Famous Atlanta radio host Ryan Cameron spoke out on his absence from the recent Hulu documentary around the ‘Freaknik' parties in the 80s and 90s. Freaknik: The Wildest Party Never Told, premiered last month on Hulu to mixed reviews due to several inaccuracies, including missing HBCU representation.

After weeks of inquiring about his representation in the documentary, Ryan Cameron joined the GAFollowers podcast to clear the air. Cameron is a beloved figure in the city, so much so that he recently became the voice of the Hartsfield-Jackson Airport, arguably the busiest airport in the country.

“I had several meetings with the people at Hulu about the documentary,” Cameron said. “The reason that I didn't participate was because I think in this age of content, like we're doing now, I'm doing this for you as a favor and a friend. I'm not doing it for somebody who's going to try to dupe me and tell me that it's a documentary because somebody's making money off of it. In all of my meetings, they were like, ‘Nah man we want you to sit down.”

“I was like, ‘I can't sit down with you for nothing and help you make this story and this person's making money and this person's making money and Hulu's making money, and I'm just supposed to sit down.' People say, ‘I can't believe you weren't in that documentary. I want to go on the record and say I had meetings. The plan was to do it, but I can't just do something for free and watch you sit back and make money and go, ‘Yeah, I'm in it.' Shout out to everybody that's in it.

He later addressed the potential legal concerns of showing video without other people's consent.

“In this age of content, you can't put somebody on TV without their release. I don't care whose momma it is in that footage, they're going to sue you, and they're going to win. I think that the trailer had everybody shook. It was a good informational piece.”

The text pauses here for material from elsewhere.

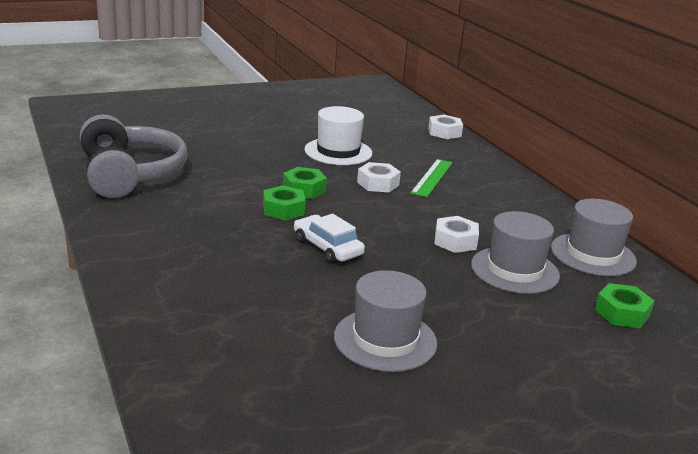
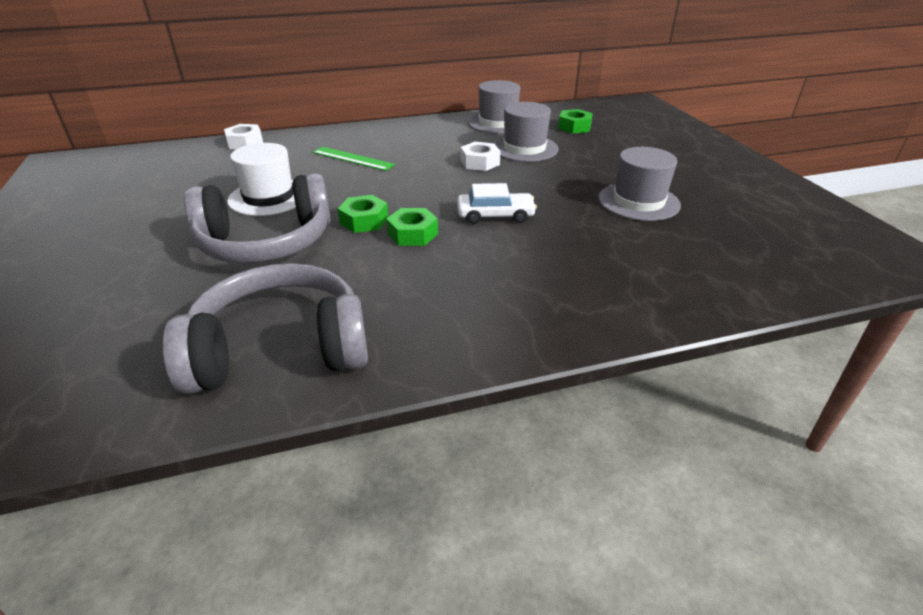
camera: 80 degrees left, 10 degrees up
(262, 158) = (266, 243): none -> grey headphones
(327, 247) = (495, 215): white car -> white car turned 150 degrees counterclockwise
(378, 183) = (360, 183): white nut -> none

Rapper and So So Def founder Jermaine Dupri, Luke “Uncle Luke” Campbell, and 21 Savage produced the documentary. Tamron Hall interviewed Dupri on his vision for the project and why he wanted to work on it.

“I want to say this to all of those people out there,” he said. “My vision of Freaknik is really a story about the South and Atlanta. It's not really a story about what everybody keeps talking about. I don't like that part because I feel like it's a little disrespectful because I'm just telling a story of Atlanta, right? And how Atlanta was built into the place that it is today. people came to Atlanta through Freaknik and they stayed. I say that in ‘Welcome to Atlanta'… and that's how Atlanta has become this multi-cultural place. Freaknik plays one of the biggest roles in that period.”

Despite becoming a sort of haven for Black students, particularly HBCU students in the AUC and beyond, Freaknik quickly became a place brewing with violence, sexual assault, and public safety concerns. It ended in the early 2000s.